Dort wäre sie fast nicht behandelt worden, erst eine Email aus Deutschland, die eine Kostenübernahme bestätigte, ermöglichte überhaupt die Aufnahme.
Zu spät.....
Hildah hat die Nacht nicht überlebt.

Manchmal könnte man einfach nur brüllen, aber ich weiß gar nicht, wen ich hier anschreien soll. Das Gesundheitssystem ist eine Katastrophe, auch wenn es manchmal anders erscheint.
Nichts geschieht ohne Vorkasse.

Und ja, natürlich bieten die großen Kliniken alles an. Vom Herzklappenersatz bis zur Nierentransplantation.




Ist doch prima, so ein Paket. Da kommt man dann mit seinem selbstausgesuchten (oder gekauften) Spender und hat sogar noch 14 Tage Nachsorge inclusive. Wahrscheinlich telefonisch. Und die Laboruntersuchungen vor und nach der OP bekommt man für die Hälfte des ansonsten exorbitant überhöhten Preises. Ein Schnäppchen!

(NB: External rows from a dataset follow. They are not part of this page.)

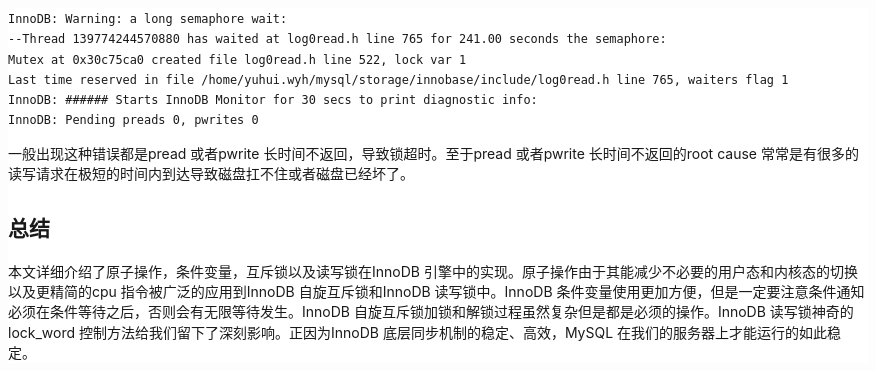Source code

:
 ```LANG
InnoDB: Warning: a long semaphore wait:
--Thread 139774244570880 has waited at log0read.h line 765 for 241.00 seconds the semaphore:
Mutex at 0x30c75ca0 created file log0read.h line 522, lock var 1
Last time reserved in file /home/yuhui.wyh/mysql/storage/innobase/include/log0read.h line 765, waiters flag 1
InnoDB: ###### Starts InnoDB Monitor for 30 secs to print diagnostic info:
InnoDB: Pending preads 0, pwrites 0

```

一般出现这种错误都是pread 或者pwrite 长时间不返回，导致锁超时。至于pread 或者pwrite 长时间不返回的root cause 常常是有很多的读写请求在极短的时间内到达导致磁盘扛不住或者磁盘已经坏了。  

## 总结

本文详细介绍了原子操作，条件变量，互斥锁以及读写锁在InnoDB 引擎中的实现。原子操作由于其能减少不必要的用户态和内核态的切换以及更精简的cpu 指令被广泛的应用到InnoDB 自旋互斥锁和InnoDB 读写锁中。InnoDB 条件变量使用更加方便，但是一定要注意条件通知必须在条件等待之后，否则会有无限等待发生。InnoDB 自旋互斥锁加锁和解锁过程虽然复杂但是都是必须的操作。InnoDB 读写锁神奇的lock_word 控制方法给我们留下了深刻影响。正因为InnoDB 底层同步机制的稳定、高效，MySQL 在我们的服务器上才能运行的如此稳定。  

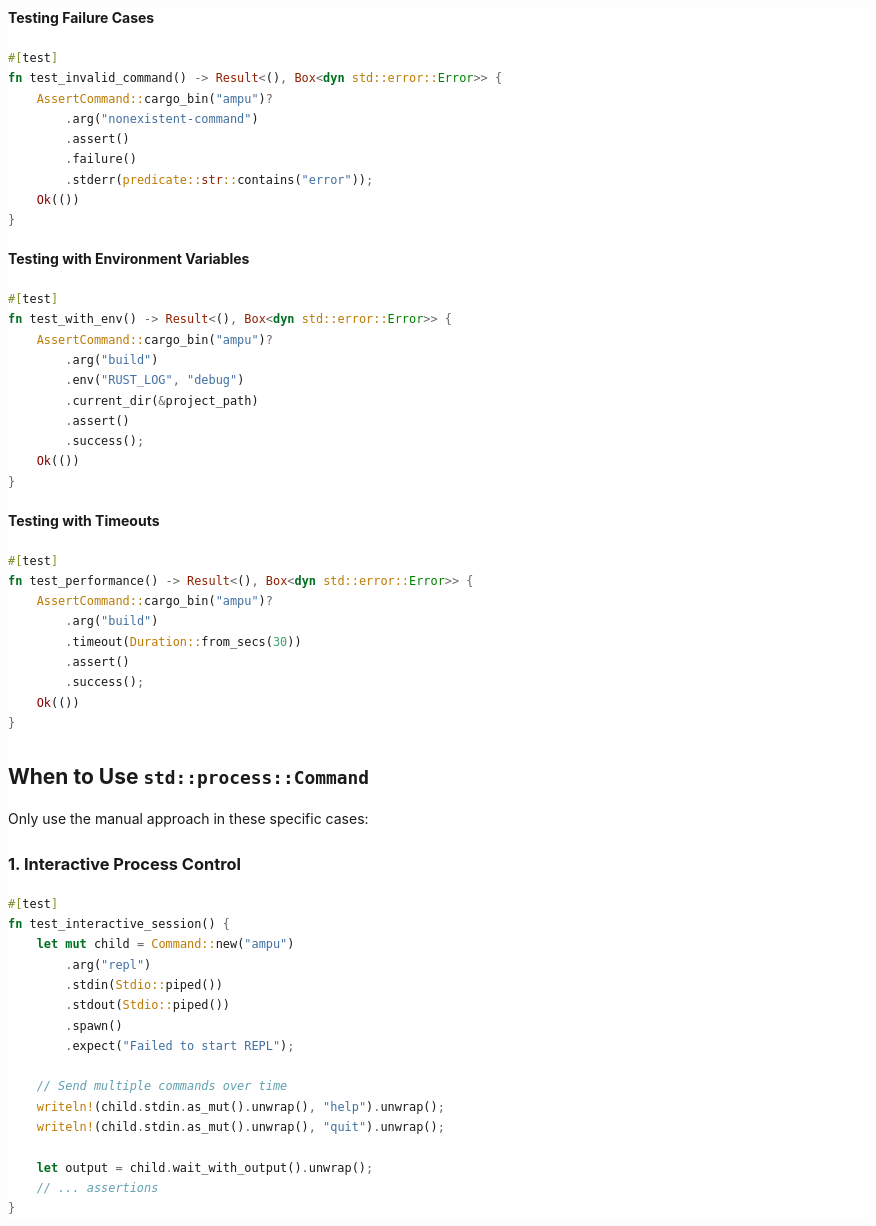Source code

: #### Testing Failure Cases
```rust
#[test]
fn test_invalid_command() -> Result<(), Box<dyn std::error::Error>> {
    AssertCommand::cargo_bin("ampu")?
        .arg("nonexistent-command")
        .assert()
        .failure()
        .stderr(predicate::str::contains("error"));
    Ok(())
}
```

#### Testing with Environment Variables
```rust
#[test]
fn test_with_env() -> Result<(), Box<dyn std::error::Error>> {
    AssertCommand::cargo_bin("ampu")?
        .arg("build")
        .env("RUST_LOG", "debug")
        .current_dir(&project_path)
        .assert()
        .success();
    Ok(())
}
```

#### Testing with Timeouts
```rust
#[test]
fn test_performance() -> Result<(), Box<dyn std::error::Error>> {
    AssertCommand::cargo_bin("ampu")?
        .arg("build")
        .timeout(Duration::from_secs(30))
        .assert()
        .success();
    Ok(())
}
```

## When to Use `std::process::Command`

Only use the manual approach in these specific cases:

### 1. Interactive Process Control
```rust
#[test]
fn test_interactive_session() {
    let mut child = Command::new("ampu")
        .arg("repl")
        .stdin(Stdio::piped())
        .stdout(Stdio::piped())
        .spawn()
        .expect("Failed to start REPL");

    // Send multiple commands over time
    writeln!(child.stdin.as_mut().unwrap(), "help").unwrap();
    writeln!(child.stdin.as_mut().unwrap(), "quit").unwrap();
    
    let output = child.wait_with_output().unwrap();
    // ... assertions
}
```

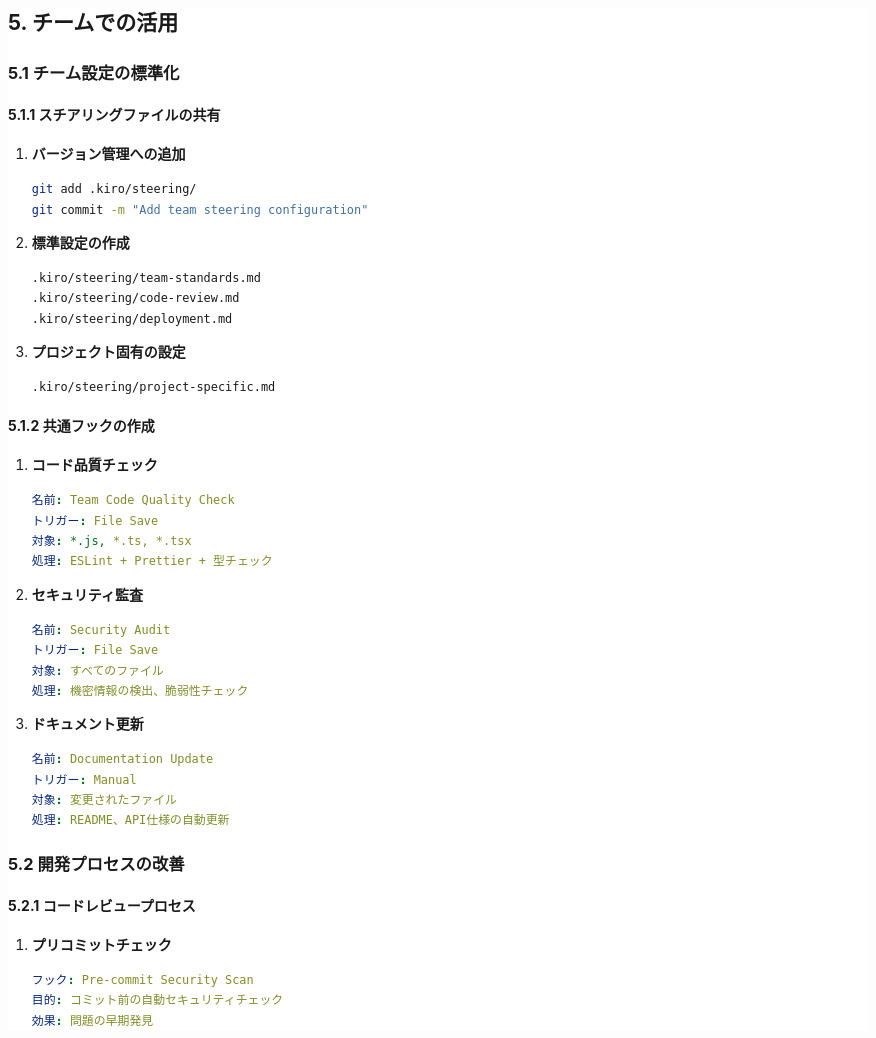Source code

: 
## 5. チームでの活用

### 5.1 チーム設定の標準化

#### 5.1.1 スチアリングファイルの共有

1. **バージョン管理への追加**
   ```bash
   git add .kiro/steering/
   git commit -m "Add team steering configuration"
   ```

2. **標準設定の作成**
   ```
   .kiro/steering/team-standards.md
   .kiro/steering/code-review.md
   .kiro/steering/deployment.md
   ```

3. **プロジェクト固有の設定**
   ```
   .kiro/steering/project-specific.md
   ```

#### 5.1.2 共通フックの作成

1. **コード品質チェック**
   ```yaml
   名前: Team Code Quality Check
   トリガー: File Save
   対象: *.js, *.ts, *.tsx
   処理: ESLint + Prettier + 型チェック
   ```

2. **セキュリティ監査**
   ```yaml
   名前: Security Audit
   トリガー: File Save
   対象: すべてのファイル
   処理: 機密情報の検出、脆弱性チェック
   ```

3. **ドキュメント更新**
   ```yaml
   名前: Documentation Update
   トリガー: Manual
   対象: 変更されたファイル
   処理: README、API仕様の自動更新
   ```

### 5.2 開発プロセスの改善

#### 5.2.1 コードレビュープロセス

1. **プリコミットチェック**
   ```yaml
   フック: Pre-commit Security Scan
   目的: コミット前の自動セキュリティチェック
   効果: 問題の早期発見
   ```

Und bei Hildahs Herzen lief es genauso.
Was für eine immense Ungerechtigkeit in dieser Welt.

Hildahs Baby ist noch im Krankenhaus. Ein 1700 g Bündel ohne Mama. Zum Glück ziemlich fit. Viel wird hier nämlich nicht für Frühchen getan.

Vielleicht wäre Hildah auch in Deutschland gestorben. Ich weiß es nicht. Aber dort hätte man wenigstens alles menschenmögliche versucht, ihr zu helfen.